Pesticides are designed to kill insects. The system for testing pesticides before they get licensed for use on crops and in gardens has been found to be flawed, because products aren’t tested on a wide enough range of bees and other pollinating insects. For example, testing on honey bees won’t reveal the potential risk to wild bumble bees. In addition, although the average arable field in the UK is applied with a cocktail of at least 20 different chemicals, pesticides aren’t tested for their combined effect. 


You recently conducted a Great British Bee Count, tell us about your findings.

This citizen science project aimed to help scientists build a nationwide picture of bee health. More than 33,000 people downloaded our free smartphone app and logged sightings of more than 800,000 bees over the summer giving a big picture of where different species are to be found. We’ve been impressed by the massive public appetite to learn more about these fascinating species. We hope to make the Great British Bee Count an annual event so that over time comparable data can help to answer key questions about bee health. 


What is the most important thing that people can do to help protect bees?

Make sure there are enough different types of pollinator-friendly plants in your garden or community all year round, from crocus in the spring to ivy in the autumn.

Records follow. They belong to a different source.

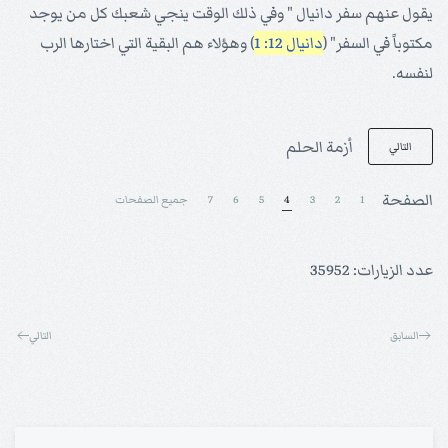
يقول عنهم سفر دانيال " وفي ذلك الوقت ينجي شعبك كل من يوجد
مكتوباً في السفر" (
دانيال 12: 1
) وهؤلاء هم البقية التي اختارها الرب
لنفسه.
أزمة الحلم
التالي
الصفحة
1
2
3
4
5
6
7
جميع الصفحات
عدد الزيارات: 35952
السابق
التالي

Even if you only have a window box, you can help bees by growing tasty herbs like chives, marjoram, basil and thyme – they’ll be great in salads too. The RHS Perfect for Pollinators list is a good place to start. Kick the pesticide habit, if you have one. 


What are your future plans for the campaign?

We will track how well the Government’s National Pollinator Strategy is working. And we’ll continue to encourage people, communities and businesses to create more Bee Worlds across the nation. Working with local groups and other organisations, we hope to see lots of positive action, such as councils making sure they plan developments and manage public spaces and road verges in bee-friendly ways.